(Records for processing begins)
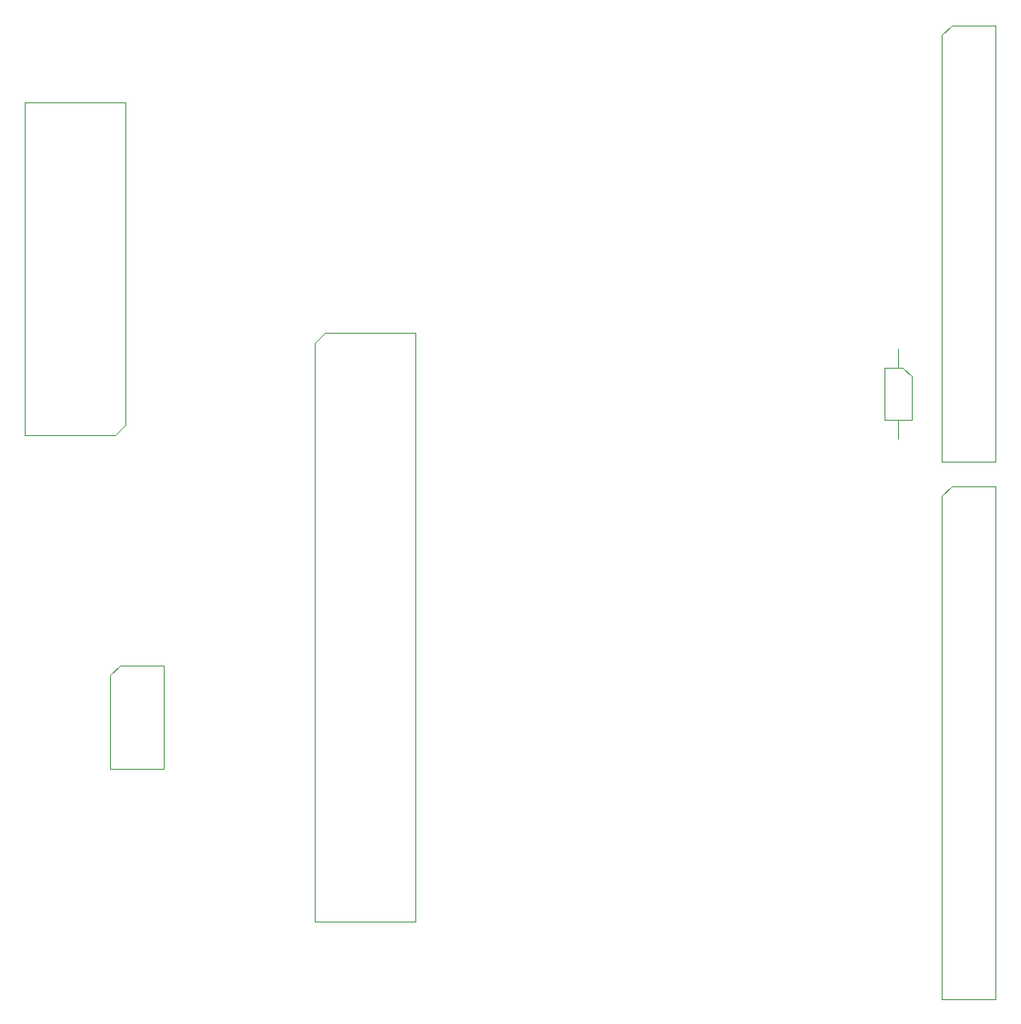
<source format=gbr>
G04 DipTrace 4.3.0.5*
G04 TopAssembly.gbr*
%MOMM*%
G04 #@! TF.FileFunction,Drawing,Top*
G04 #@! TF.Part,Single*
%ADD13C,0.12*%
%FSLAX35Y35*%
G04*
G71*
G90*
G75*
G01*
G04 TopAssy*
%LPD*%
X-1214500Y1434750D2*
D13*
X-1034500D1*
X-944500Y1344750D1*
Y914750D1*
X-1214500D1*
Y1434750D1*
X-1079500Y1619250D2*
Y1434750D1*
Y914750D2*
Y730250D1*
X-651000Y159000D2*
X-551000Y259000D1*
X-111000D1*
Y-4831000D1*
X-651000D1*
Y159000D1*
Y4731000D2*
X-551000Y4831000D1*
X-111000D1*
Y503000D1*
X-651000D1*
Y4731000D1*
X-6870500Y1678000D2*
X-6770500Y1778000D1*
X-5872500D1*
Y-4064000D1*
X-6870500D1*
Y1678000D1*
X-8750500Y862000D2*
X-8850500Y762000D1*
X-9748500D1*
Y4064000D1*
X-8750500D1*
Y862000D1*
X-8906000Y-1619000D2*
X-8806000Y-1519000D1*
X-8366000D1*
Y-2545000D1*
X-8906000D1*
Y-1619000D1*
M02*

</source>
(Records for processing ends)
* _Your goal_
Reproduce the entries above word for word. Pictures stay out.

* _Response_
<source format=gbr>
G04 DipTrace 4.3.0.5*
G04 TopAssembly.gbr*
%MOMM*%
G04 #@! TF.FileFunction,Drawing,Top*
G04 #@! TF.Part,Single*
%ADD13C,0.12*%
%FSLAX35Y35*%
G04*
G71*
G90*
G75*
G01*
G04 TopAssy*
%LPD*%
X-1214500Y1434750D2*
D13*
X-1034500D1*
X-944500Y1344750D1*
Y914750D1*
X-1214500D1*
Y1434750D1*
X-1079500Y1619250D2*
Y1434750D1*
Y914750D2*
Y730250D1*
X-651000Y159000D2*
X-551000Y259000D1*
X-111000D1*
Y-4831000D1*
X-651000D1*
Y159000D1*
Y4731000D2*
X-551000Y4831000D1*
X-111000D1*
Y503000D1*
X-651000D1*
Y4731000D1*
X-6870500Y1678000D2*
X-6770500Y1778000D1*
X-5872500D1*
Y-4064000D1*
X-6870500D1*
Y1678000D1*
X-8750500Y862000D2*
X-8850500Y762000D1*
X-9748500D1*
Y4064000D1*
X-8750500D1*
Y862000D1*
X-8906000Y-1619000D2*
X-8806000Y-1519000D1*
X-8366000D1*
Y-2545000D1*
X-8906000D1*
Y-1619000D1*
M02*

</source>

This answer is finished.